(edit: fixed link)
Not much there, though I did add a quick implementation of an 'add' func I wrote back around christmas and started playing with again to re-familiarize myself. When implementing anything in CorePy, one of the first things you need to do is figure out how to get a pointer to the raw data -- in this case, a pointer to a NumPy array object's underlying data. In Python, I found that I could do this:
params.p1 = a.__array_interface__['data']
With this in hand, I wrote a quick 'add' ufunc just to get something working, along with a correctness test and performance benchmark. I'm finding that on the system I'm using (dual dual-core 2ghz Opteron), adding two 10,000 element arrays together averages about 0.07ms, while NumPy's ufunc averages about 0.04ms. Some playing around with different input sizes shows that the CorePy version catches up as the input size increases -- so we have some initial invocation overhead. Hmm, that pointer lookup seems kind of expensive.. a member lookup, string-based dictionary reference, and another array reference.

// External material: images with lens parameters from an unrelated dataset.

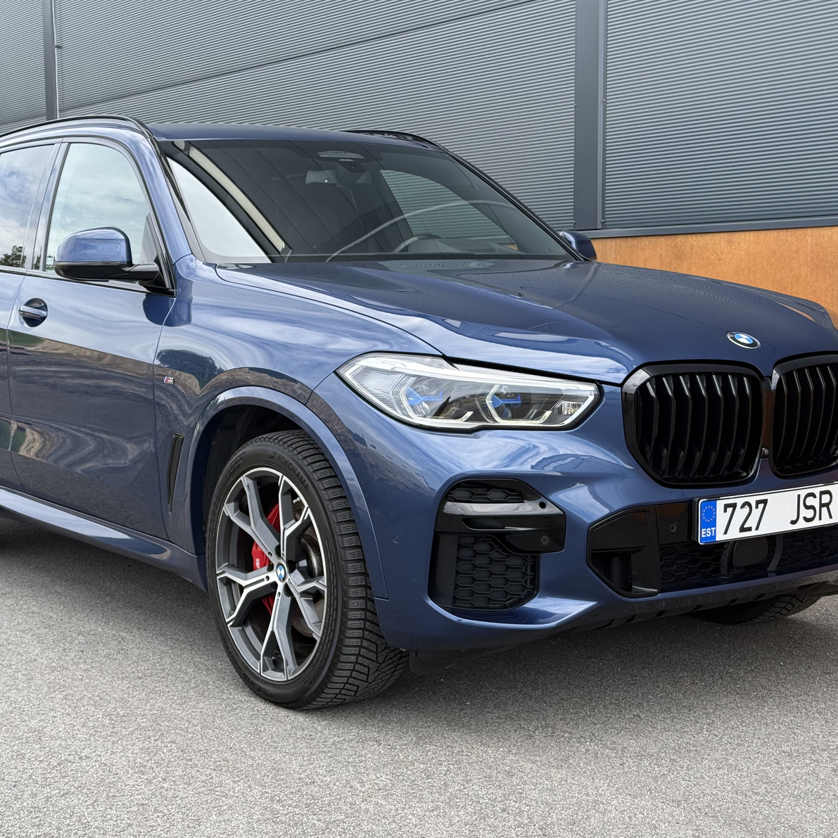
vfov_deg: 30.0
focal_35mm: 57
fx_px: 1561
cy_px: 421
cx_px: 382
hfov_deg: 30.0
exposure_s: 1/1055
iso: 100
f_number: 1.78
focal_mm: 6.76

The first thing I tried was using a C module to grab the pointer from the NumPy array; the code looks something like this:
PyArg_ParseTuple(args, "O!", &PyArray_Type, &arr);
This was faster than extracting the pointer directly from Python, but I shouldn't have to resort to writing a C module just to get a pointer out of a data structure! This is where I left off back around christmas. Looking at this again, I realized I should be able to get at the pointer inside the array object directly in assembly, also. Examining a dissassembly of the above C code showed the 'data' pointer is 16 bytes from the start of the PyArrayObject struct. So I figured, if I could pass the address of the Python array object itself to the assembly code, I could extract the pointer there. Conveniently, id(foo) gives the address of object foo. Easy enough, I just pass that through and do this in the assembly:
x86.mov(rdi, MemRef(rdi, 16))
Now this is pretty crazy, and probably not the best idea in the world -- if the data pointer gets moved inside the array object, this code will be wrong. This works though, and is a little faster: 0.06ms at 10,000 elements. So a question for anyone reading -- is the a better/faster/more reliable way to get at the data pointer?
Another issue this has uncovered is the relative performance of the CorePy ufunc to the NumPy ufunc -- NumPy is faster for smaller array sizes, while CorePy eventually catches up and outperforms in the >10,000,000 element range. I'm out of time for now, but next I'll be looking at other sources of overhead, and consider other ways to improve performance.